> Set problem 1
Update the stretch of rows from the line containing "country: Bolivia" through the end of the rows by replacing "locality" with "site", keeping everything else unchanged, and give back only those lines.

> Quoted text
================================

There is bashing of the Auto World releases as it's always the same stuff over and over. It's not even so much what they do, it's more what they don't do. Look at their die-cast lines for example. There are so many releases that would make great slot cars but we never see them. I remember all the way back to the JL/AW booth at World Show 2000 in Richfield,Ohio. They had a big picture display of what was coming up for Thunderjet slot cars. There was the Aurora Batmobile along with cars from James Bond, Green Hornet, and many more never released body styles. I remember having a discussion where they wrote down ideas from all of us for new releases. Well...I'm still waiting. There have been some good things along the way...but there could be so much more. If they are not marketing to that target group...then who?


----------



## Ralphthe3rd (Feb 24, 2011)

Hey Look, AutoWorld Already HAS A Beautiful Pontiac Grand-Am Funny Car body for the 4Gear Chassis, why could they have brought out Mickey Thompsons Grand-Am ?

























or....Dave Sano's Grand-Am


----------



## lenny (Feb 29, 2000)

whatever happened to the Monster Tucks and their purchase of the Marchon tooling for those cars?


----------



## blue55conv (May 23, 2007)

That Grand Am suggestion is a good one. I don't know if anyone at AW reads this board any more. You need to send an email to AW. If you want AW to benefit from your ideas, you need to get the ideas into their hands.

That doesn't mean they will adopt the suggestion. Sometimes licensing issues can kill a project.


----------



## blue55conv (May 23, 2007)

I have a little more news.

There will be 4 cars in the Legends release, 6 cars in the Willys release, and 4 cars in the TJ Silver Screen release.


----------



## blue55conv (May 23, 2007)

Ralphthe3rd said:


> I guess what I highlighted was meant as Sarcasm ? As back in the early 70's I remember Cudas, Challengers, Dusters, Demons, Satellites, Javelin, Dart, Pinto, Vega, Firebird, Grand-Am, etc-Funny Cars... heck, why can't they re-paint the Grand-Am body and use it ! ?


I always liked the Monzas (I had one). 

That is one of the problems with the Legends cars. There were a lot of different bodies. That means more AW tooling costs. You can't expect AW to make all new bodies for each release. I just hope they do a new body every now and then. As I understand it, the cost of making diecast tooling is less than injection molding.


----------



## Gareth (Mar 8, 2011)

lenny said:


> whatever happened to the Monster Tucks and their purchase of the Marchon tooling for those cars?


Those are the two products I really want to hear about too. Monsters because I love Monster Trucks and I'm too impatient to build my own chassis and the Marchon cars because a modern Marchon chassis has the potential to be a superb inline magnet racer. 

The old chassis is highly rated but I find them finickety to set up due to production variance. Get that eliminated and it will be awesome.


----------



## Bubba 123 (Sep 10, 2010)

Gareth said:


> Those are the two products I really want to hear about too. Monsters because I love Monster Trucks and I'm too impatient to build my own chassis and the Marchon cars because a modern Marchon chassis has the potential to be a superb inline magnet racer.

================================

> Collection entries
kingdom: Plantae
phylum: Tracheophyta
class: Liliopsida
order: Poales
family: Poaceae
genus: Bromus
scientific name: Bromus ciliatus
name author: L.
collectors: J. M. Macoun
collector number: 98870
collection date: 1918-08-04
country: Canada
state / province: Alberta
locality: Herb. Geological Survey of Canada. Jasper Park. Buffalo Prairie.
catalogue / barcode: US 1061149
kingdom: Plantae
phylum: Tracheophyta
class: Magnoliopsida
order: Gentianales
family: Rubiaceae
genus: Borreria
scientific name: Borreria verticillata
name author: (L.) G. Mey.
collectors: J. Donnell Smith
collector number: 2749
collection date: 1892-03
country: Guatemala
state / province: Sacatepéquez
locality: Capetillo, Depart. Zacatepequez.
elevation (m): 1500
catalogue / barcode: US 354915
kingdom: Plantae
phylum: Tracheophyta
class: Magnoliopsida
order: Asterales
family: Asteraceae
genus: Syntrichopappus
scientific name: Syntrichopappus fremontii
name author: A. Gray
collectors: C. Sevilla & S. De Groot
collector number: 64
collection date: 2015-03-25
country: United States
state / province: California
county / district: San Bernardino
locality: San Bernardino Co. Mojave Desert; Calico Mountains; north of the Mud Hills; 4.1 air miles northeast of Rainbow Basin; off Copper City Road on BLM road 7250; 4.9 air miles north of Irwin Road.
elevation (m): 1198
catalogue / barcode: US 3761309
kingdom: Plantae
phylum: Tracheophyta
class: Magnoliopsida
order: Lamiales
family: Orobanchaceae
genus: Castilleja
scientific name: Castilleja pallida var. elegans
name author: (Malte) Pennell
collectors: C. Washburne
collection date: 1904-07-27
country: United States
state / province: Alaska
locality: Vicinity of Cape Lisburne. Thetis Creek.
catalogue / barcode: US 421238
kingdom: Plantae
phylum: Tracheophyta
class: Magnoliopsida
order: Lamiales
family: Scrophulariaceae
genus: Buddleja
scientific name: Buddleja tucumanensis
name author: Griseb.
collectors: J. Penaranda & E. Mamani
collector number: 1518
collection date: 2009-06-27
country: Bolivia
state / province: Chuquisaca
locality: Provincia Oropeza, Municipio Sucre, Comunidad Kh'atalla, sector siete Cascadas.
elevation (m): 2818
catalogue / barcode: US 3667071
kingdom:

================================

> Set problem 2
According to the forum thread, how many cars will be in the Willys release?

> Task output 1
country: Bolivia
state / province: Chuquisaca
site: Provincia Oropeza, Municipio Sucre, Comunidad Kh'atalla, sector siete Cascadas.
elevation (m): 2818
catalogue / barcode: US 3667071
kingdom:

> Task output 2
Six cars.